Start of Block

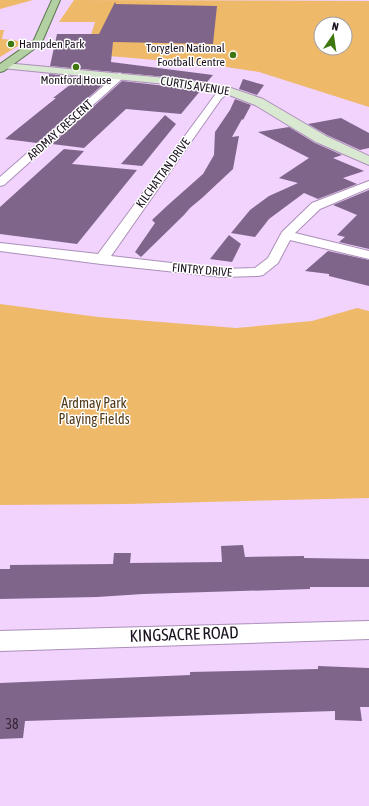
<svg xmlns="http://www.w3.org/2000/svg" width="369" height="806" viewBox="0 0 369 806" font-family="'Asap Condensed',sans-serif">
<rect width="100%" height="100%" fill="#f1d3fe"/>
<!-- green -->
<g fill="#efb96a" fill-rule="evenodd">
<polygon points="0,0 33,0 0,9"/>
<path d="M 74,0 L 369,1 L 369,107 L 259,72 L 213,65 L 109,56 L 86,51 L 95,22 L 59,22 ZM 321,24 L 345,24 L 345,48 L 321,48 Z"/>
<polygon points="0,30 4,30 2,39 15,40 23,43 0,57"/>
<polygon points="0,304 98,317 236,328 312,321 357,308 369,311 369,498 128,504 0,505"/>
</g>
<!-- building -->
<g fill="#80658b">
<polygon points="115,2 116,4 217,6 213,44 113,42 111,62 213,75 207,82 187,79 50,66 57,34 99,34"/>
<polygon points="49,74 108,80 37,143 5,139 56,98 53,98 71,84 48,81"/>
<polygon points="243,79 264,85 257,95 239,89"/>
<polygon points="122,81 201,90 181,114 126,109 84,148 52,144"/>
<polygon points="235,99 251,105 243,120 242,119 232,137 239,136 233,169 202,198 190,208 184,215 141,257 135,252 155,223 152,220 168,205 203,174 214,155 215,132 230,110"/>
<polygon points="165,115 176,124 142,166 121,164"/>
<polygon points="341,118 369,133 369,148 360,150 327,135 308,124"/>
<polygon points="289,127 315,143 342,155 333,158 364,171 343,178 357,184 318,199 304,193 269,219 255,237 231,233 250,210 269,196 298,183 279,178 309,158 258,132"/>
<polygon points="64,149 84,151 72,164 137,170 77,244 0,234 0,207"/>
<polygon points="369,190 369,249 339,242 345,237 337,235 357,215 333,205"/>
<polygon points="229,235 241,244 232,262 210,259"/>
<polygon points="328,251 369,260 369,286 329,276 329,274 305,271"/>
<polygon points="243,545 245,557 304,556 304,558 369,559 369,587 310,587 310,589 143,594 97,597 0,599 0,569 10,569 10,565 113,564 114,553 131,553 130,563 222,562 221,546"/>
<polygon points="318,666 369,668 369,707 360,707 362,721 335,720 335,711 25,721 23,738 0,739 0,683 190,675 190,672 318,669"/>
</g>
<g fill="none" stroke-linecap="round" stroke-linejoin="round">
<defs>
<g id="street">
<polygon points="120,73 124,76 123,78 4,185 0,186 0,177 117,74"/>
<polygon points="227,87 231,90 221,99 111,256 223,269 255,268 268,258 282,232 312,203 369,181 369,188 320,209 295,233 369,251 369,259 290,240 278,263 263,275 258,276 223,277 101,264 0,251 0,243 98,254 215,95"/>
<polygon points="369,621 369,639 0,651 0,631"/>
</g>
<polygon id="secondary" points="5,63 187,80 231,88 263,99 326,136 369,156 369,165 316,142 255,105 224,93 187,86 1,68 0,66"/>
<polygon id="primary" points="52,0 60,0 41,44 4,71 0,72 0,64 34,40"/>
</defs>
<!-- street casing -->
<use href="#street" stroke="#ac90b8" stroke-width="2"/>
<!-- secondary casing -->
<use href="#secondary" stroke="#ac90b8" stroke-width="2"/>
<!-- primary casing -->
<use href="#primary" stroke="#5c794d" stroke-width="2"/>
<!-- street -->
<use href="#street" fill="#fff" fill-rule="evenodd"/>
<!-- secondary -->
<use href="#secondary" fill="#d9e8d1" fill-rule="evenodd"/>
<!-- primary -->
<use href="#primary" fill="#b3d0a3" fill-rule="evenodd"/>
</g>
<!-- markers -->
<g fill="#3d770d" stroke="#fff" stroke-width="1.5">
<circle cx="11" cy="44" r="4"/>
<circle cx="233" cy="55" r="4"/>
<circle cx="76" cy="67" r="4"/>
</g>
<g text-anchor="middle" stroke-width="3" stroke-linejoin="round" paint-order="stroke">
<!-- far-poi labels -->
<g font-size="12" fill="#1a101e" stroke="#fff" text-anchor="start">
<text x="19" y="48">Hampden Park</text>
<text x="225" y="52" text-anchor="end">Toryglen National<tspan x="225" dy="14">Football Centre</tspan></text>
<text x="76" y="84" text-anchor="middle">Montford House</text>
</g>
<!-- far-street labels -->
<g font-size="12" fill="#1a101e" stroke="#fff">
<text transform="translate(195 86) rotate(9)" y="4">CURTIS AVENUE</text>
<text transform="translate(60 130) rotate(-42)" y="4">ARDMAY CRESCENT</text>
<text transform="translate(163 173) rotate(-54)" y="4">KILCHATTAN DRIVE</text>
<text transform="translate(202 270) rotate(5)" y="4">FINTRY DRIVE</text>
</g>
<!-- park labels -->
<g font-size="14" fill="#513a18" stroke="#fff">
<text x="94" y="408">Ardmay Park<tspan x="94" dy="16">Playing Fields</tspan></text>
</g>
<!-- near-number labels -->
<g font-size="14" fill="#342539">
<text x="12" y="729">38</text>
</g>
<!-- near-street labels -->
<g font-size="17" fill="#1a101e" stroke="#fff">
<text transform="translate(184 634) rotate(-2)" y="6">KINGSACRE ROAD</text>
</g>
</g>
<!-- north arrow -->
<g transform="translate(333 36) rotate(13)"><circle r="19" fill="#ffffff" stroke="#a39fa5"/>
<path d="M0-3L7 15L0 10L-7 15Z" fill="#3d770d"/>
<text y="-6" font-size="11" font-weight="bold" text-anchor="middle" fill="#1a101e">N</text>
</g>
</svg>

End of Block

» TASK DESCRIPTION: The entries above should be reproduced exactly, without their pictures.

» WRITTEN REPLY:
<svg xmlns="http://www.w3.org/2000/svg" width="369" height="806" viewBox="0 0 369 806" font-family="'Asap Condensed',sans-serif">
<rect width="100%" height="100%" fill="#f1d3fe"/>
<!-- green -->
<g fill="#efb96a" fill-rule="evenodd">
<polygon points="0,0 33,0 0,9"/>
<path d="M 74,0 L 369,1 L 369,107 L 259,72 L 213,65 L 109,56 L 86,51 L 95,22 L 59,22 ZM 321,24 L 345,24 L 345,48 L 321,48 Z"/>
<polygon points="0,30 4,30 2,39 15,40 23,43 0,57"/>
<polygon points="0,304 98,317 236,328 312,321 357,308 369,311 369,498 128,504 0,505"/>
</g>
<!-- building -->
<g fill="#80658b">
<polygon points="115,2 116,4 217,6 213,44 113,42 111,62 213,75 207,82 187,79 50,66 57,34 99,34"/>
<polygon points="49,74 108,80 37,143 5,139 56,98 53,98 71,84 48,81"/>
<polygon points="243,79 264,85 257,95 239,89"/>
<polygon points="122,81 201,90 181,114 126,109 84,148 52,144"/>
<polygon points="235,99 251,105 243,120 242,119 232,137 239,136 233,169 202,198 190,208 184,215 141,257 135,252 155,223 152,220 168,205 203,174 214,155 215,132 230,110"/>
<polygon points="165,115 176,124 142,166 121,164"/>
<polygon points="341,118 369,133 369,148 360,150 327,135 308,124"/>
<polygon points="289,127 315,143 342,155 333,158 364,171 343,178 357,184 318,199 304,193 269,219 255,237 231,233 250,210 269,196 298,183 279,178 309,158 258,132"/>
<polygon points="64,149 84,151 72,164 137,170 77,244 0,234 0,207"/>
<polygon points="369,190 369,249 339,242 345,237 337,235 357,215 333,205"/>
<polygon points="229,235 241,244 232,262 210,259"/>
<polygon points="328,251 369,260 369,286 329,276 329,274 305,271"/>
<polygon points="243,545 245,557 304,556 304,558 369,559 369,587 310,587 310,589 143,594 97,597 0,599 0,569 10,569 10,565 113,564 114,553 131,553 130,563 222,562 221,546"/>
<polygon points="318,666 369,668 369,707 360,707 362,721 335,720 335,711 25,721 23,738 0,739 0,683 190,675 190,672 318,669"/>
</g>
<g fill="none" stroke-linecap="round" stroke-linejoin="round">
<defs>
<g id="street">
<polygon points="120,73 124,76 123,78 4,185 0,186 0,177 117,74"/>
<polygon points="227,87 231,90 221,99 111,256 223,269 255,268 268,258 282,232 312,203 369,181 369,188 320,209 295,233 369,251 369,259 290,240 278,263 263,275 258,276 223,277 101,264 0,251 0,243 98,254 215,95"/>
<polygon points="369,621 369,639 0,651 0,631"/>
</g>
<polygon id="secondary" points="5,63 187,80 231,88 263,99 326,136 369,156 369,165 316,142 255,105 224,93 187,86 1,68 0,66"/>
<polygon id="primary" points="52,0 60,0 41,44 4,71 0,72 0,64 34,40"/>
</defs>
<!-- street casing -->
<use href="#street" stroke="#ac90b8" stroke-width="2"/>
<!-- secondary casing -->
<use href="#secondary" stroke="#ac90b8" stroke-width="2"/>
<!-- primary casing -->
<use href="#primary" stroke="#5c794d" stroke-width="2"/>
<!-- street -->
<use href="#street" fill="#fff" fill-rule="evenodd"/>
<!-- secondary -->
<use href="#secondary" fill="#d9e8d1" fill-rule="evenodd"/>
<!-- primary -->
<use href="#primary" fill="#b3d0a3" fill-rule="evenodd"/>
</g>
<!-- markers -->
<g fill="#3d770d" stroke="#fff" stroke-width="1.5">
<circle cx="11" cy="44" r="4"/>
<circle cx="233" cy="55" r="4"/>
<circle cx="76" cy="67" r="4"/>
</g>
<g text-anchor="middle" stroke-width="3" stroke-linejoin="round" paint-order="stroke">
<!-- far-poi labels -->
<g font-size="12" fill="#1a101e" stroke="#fff" text-anchor="start">
<text x="19" y="48">Hampden Park</text>
<text x="225" y="52" text-anchor="end">Toryglen National<tspan x="225" dy="14">Football Centre</tspan></text>
<text x="76" y="84" text-anchor="middle">Montford House</text>
</g>
<!-- far-street labels -->
<g font-size="12" fill="#1a101e" stroke="#fff">
<text transform="translate(195 86) rotate(9)" y="4">CURTIS AVENUE</text>
<text transform="translate(60 130) rotate(-42)" y="4">ARDMAY CRESCENT</text>
<text transform="translate(163 173) rotate(-54)" y="4">KILCHATTAN DRIVE</text>
<text transform="translate(202 270) rotate(5)" y="4">FINTRY DRIVE</text>
</g>
<!-- park labels -->
<g font-size="14" fill="#513a18" stroke="#fff">
<text x="94" y="408">Ardmay Park<tspan x="94" dy="16">Playing Fields</tspan></text>
</g>
<!-- near-number labels -->
<g font-size="14" fill="#342539">
<text x="12" y="729">38</text>
</g>
<!-- near-street labels -->
<g font-size="17" fill="#1a101e" stroke="#fff">
<text transform="translate(184 634) rotate(-2)" y="6">KINGSACRE ROAD</text>
</g>
</g>
<!-- north arrow -->
<g transform="translate(333 36) rotate(13)"><circle r="19" fill="#ffffff" stroke="#a39fa5"/>
<path d="M0-3L7 15L0 10L-7 15Z" fill="#3d770d"/>
<text y="-6" font-size="11" font-weight="bold" text-anchor="middle" fill="#1a101e">N</text>
</g>
</svg>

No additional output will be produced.